Ravelin provides payment fraud detection software that creates rules based on thousands of real-world signals. The software examines all user data and spots fraudsters before they can incur serious damage. Ravelin’s target group is on-demand economy. At the moment they have 12 clients. Although Ravelin are a relatively small startup with only 13 staff, they acquired £1.6m funding in two rounds.
Revolut provides a tool for reducing the cost of foreign exchange when travelling. The app offers a free-of-charge money exchange at interbank rates, with a card and mobile app available in 23 countries. It makes sending money overseas easier too. Revolut has over 81,000 users from 150 countries.
Another startup that has its roots in the worldwide shock of 2008 credit crunch. The market crisis of 2008 happened because the regulations were too complex, costly and inflexible. Suade helps banks interpret, manage and respond to the regulations. Suade’s cloud platform helps banks achieve permanent compliance, keeping the costs under control.
Investment teams use Sybenetix Enterprise Behavioural Analytics tool to improve their performance. Sybenetix’s clients are hedge funds, banks and asset managers. Using behavioral analysis they can improve their capital allocation, stock selection and trade timing. Suspicious activities by traders are flagged up and then investigated.
Tradle to extend the Bitcoin blockchain system to non-financial applications: travel, dating, CRM, ERP or B2B relations. The goal is to make human activity more transparent. Tradle implements blockchain in "know your customer" solutions.
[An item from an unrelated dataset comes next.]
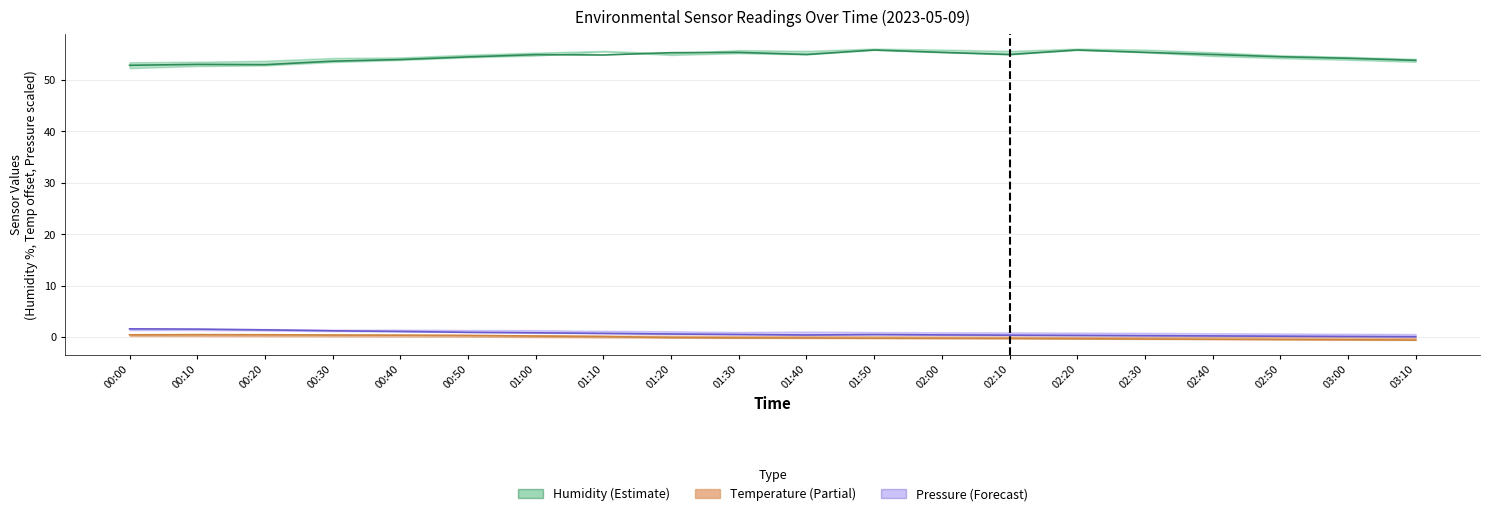

Between 01:00 and 01:40, which is larger?

01:40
Analogically to Bitcoin transactions, companies can store all documents and processes in a secure way using compartmentalized data encryption, dynamic access allocation and the level of transparency they need.
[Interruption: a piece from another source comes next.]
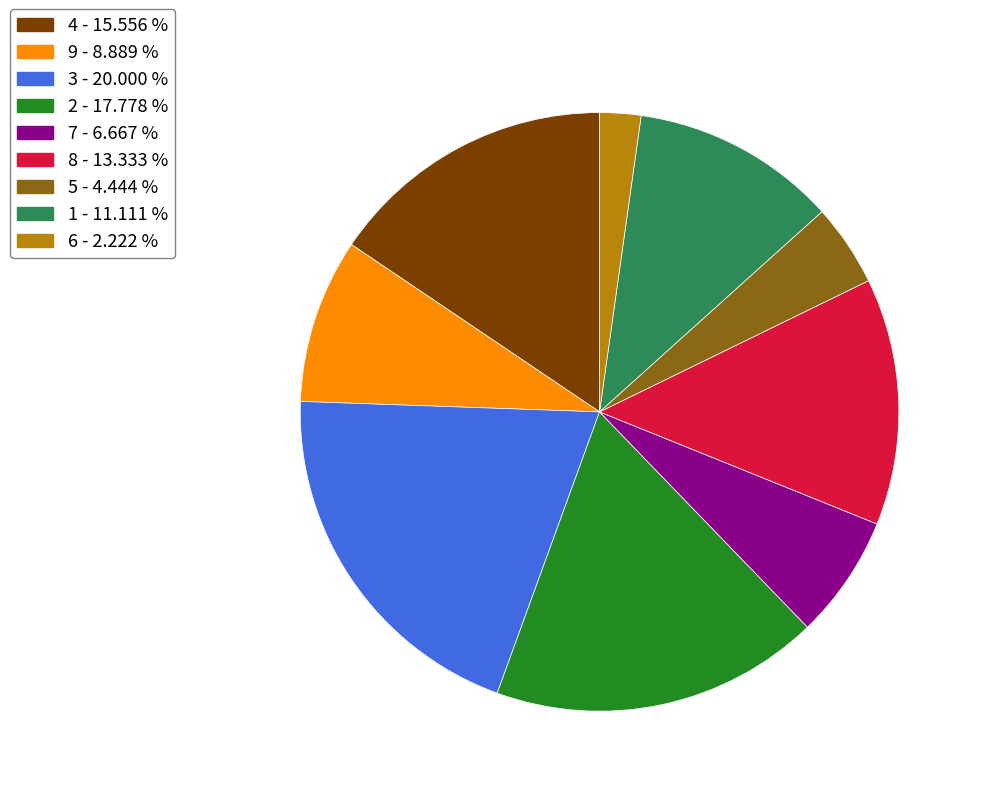

Combined, do 9 - 8.889 % and 7 - 6.667 % account for over 50%?

No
WeaveWork’s London-based team work on an open source project that provides an innovative solution for managing containers and microservices, which are essential components of modern agile software. Big companies, like banks, have difficulties with integrating external microservices with their corporate software. Normally developers would start with setting up infrastructure and then fitting the applications into it. WeaveWork's approach lets them focus on application and adjust the infrastructure later. This makes introducing innovation much easier for financial companies.
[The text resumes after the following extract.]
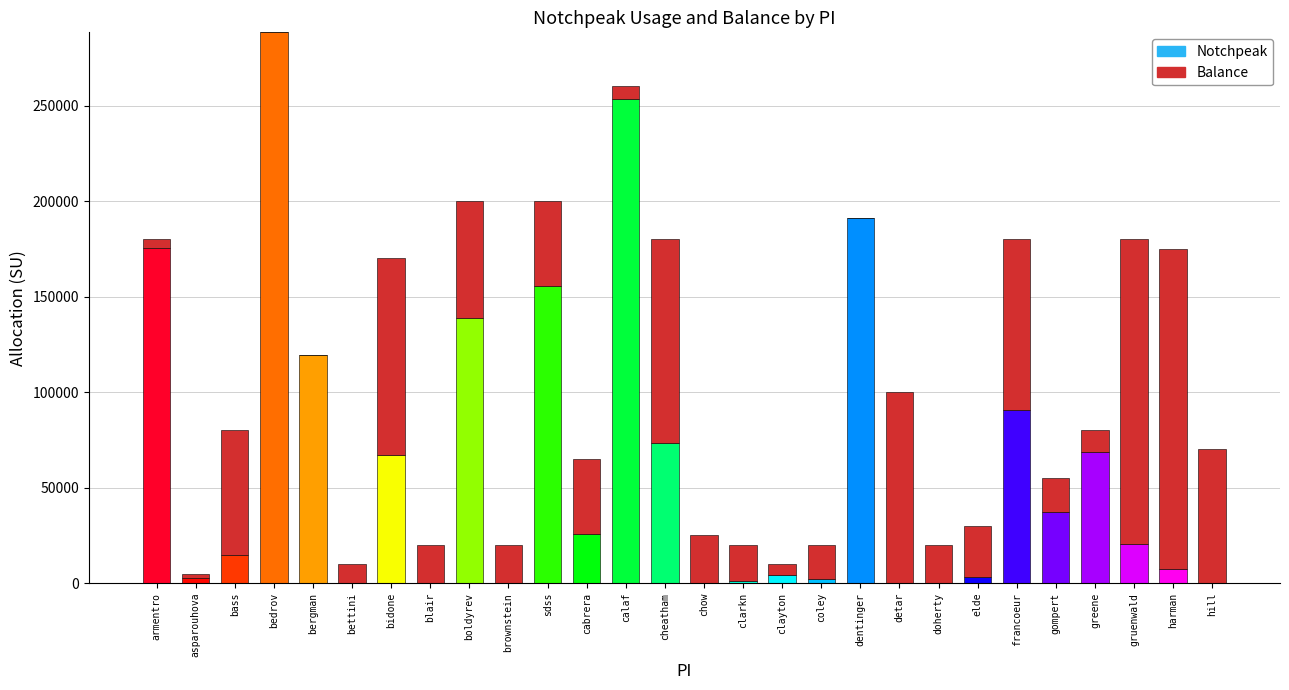

True or false: Notchpeak has a value of 5.0 at chow.

True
The yoyo wallet app combines easy mobile payments with loyalty schemes. Users automatically without thinking about it collect points and stamps they can convert to rewards later. The retailers, on the other hand, get access to integrated marketing tools which allowed them to reach targeted customer segments. Yoyo is the biggest mobile wallet in Europe and it has recently launched in the US.
The list is impressive and these are only the London-based startups included in 2016 yearbook. The scene is so dynamic that the authors of the publication had to introduce a "hall of fame" for the fintech companies that are doing great, but are just too old and too well-known to be mentioned in the "50". So far 7 out of 10 hall-of-famers are from London.